Помогарь раздраженно хмыкнула:
— Ну смотри же, не перебивай!
ГЛАВА ВТОРАЯ
РАССКАЗ ПТИЦЫ-ПОМОГАРЬ
— Представь себе, — начала свой рассказ птица, — холодный, ветреный, но ясный вечер. Луна поднимается над Санктафраксом, и силуэты его башен и шпилей отчетливо вырисовываются на фоне лилового неба. Внизу, из дверей самой уродливой башни, появляется долговязая фигура, которая торопливо пересекает мощеный двор. Это ученик Факультета Дождеведения. Его зовут Вилникс Подлиниус.
— Вилникс Подлиниус?! Тот самый?! — охнул Прутик. — Высочайший Академик Санктафракса? — Хотя он никогда не видел недосягаемого академика, но много слышал о нем, ибо слава о Подлиниусе летела впереди него.
— Он самый, — ответила Помогарь. — Многие из тех, кто достигает славы и величия, имеют самое скромное происхождение: вот и он был некогда всего лишь точильщиком ножей в Нижнем Городе. Но Вилникс Подлиниус никогда и ни перед чем не останавливался в своих честолюбивых замыслах и в ту ночь был более, чем когда-либо, решителен.

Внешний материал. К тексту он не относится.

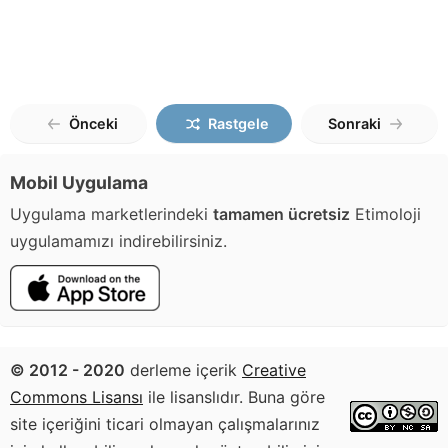
Önceki
Rastgele
Sonraki
Mobil Uygulama
Uygulama marketlerindeki
tamamen ücretsiz
Etimoloji
uygulamamızı indirebilirsiniz.
© 2012 - 2020
derleme içerik
Creative
Commons Lisansı
ile lisanslıdır. Buna göre
site içeriğini ticari olmayan çalışmalarınız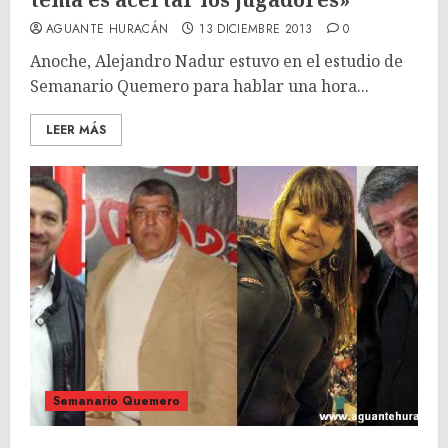
AGUANTE HURACÁN
13 DICIEMBRE 2013
0
Anoche, Alejandro Nadur estuvo en el estudio de
Semanario Quemero para hablar una hora...
LEER MÁS
Semanario Quemero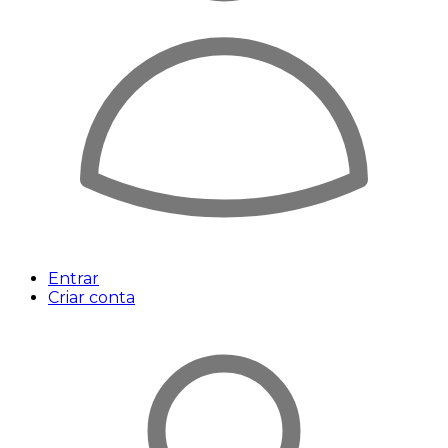
Entrar
Criar conta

И тогда, когда Вилникс торопливо шел, наклонившись против ветра, по направлению к сверкающим шпилям Школы Света и Темноты, в его голове измышлялись всяческие козни и интриги.

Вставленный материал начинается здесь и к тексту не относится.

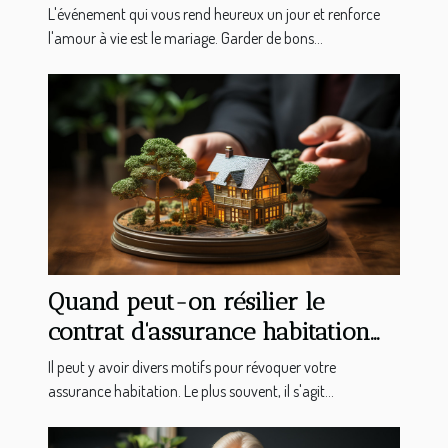
L'événement qui vous rend heureux un jour et renforce
l'amour à vie est le mariage. Garder de bons...
Quand peut-on résilier le
contrat d'assurance habitation
ou appartement ?
Il peut y avoir divers motifs pour révoquer votre
assurance habitation. Le plus souvent, il s'agit...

У Прутика мурашки побежали по спине, а его жилет из шкуры ежеобраза угрожающе ощетинился.
— Видишь ли, — продолжала Помогарь, — в ту пору Вилникс пользовался очень благосклонным, более того, покровительственным вниманием одного из самых влиятельных ученых Санктафракса — Профессора Темноты. Именно он устроил Вилникса в Рыцарскую Академию и оказывал ему всяческую поддержку. И позже, когда Вилникс был исключен за нарушение правил распорядка и неповиновение, именно Профессор Темноты сохранил за ним место на Факультете Дождеведения, лишь бы его не выгнали из Санктафракса навсегда. — Помогарь перевела дыхание и продолжила: — Однажды, находясь в кабинете Профессора, Вилникс театральным жестом поднял вверх стеклянную мензурку с какой-то жидкостью. «В последнее время концентрация кислот в дожде заметно увеличилась, — важно произнес он и коварно добавил: — Мы подумали, что, возможно, это вам будет небезынтересно».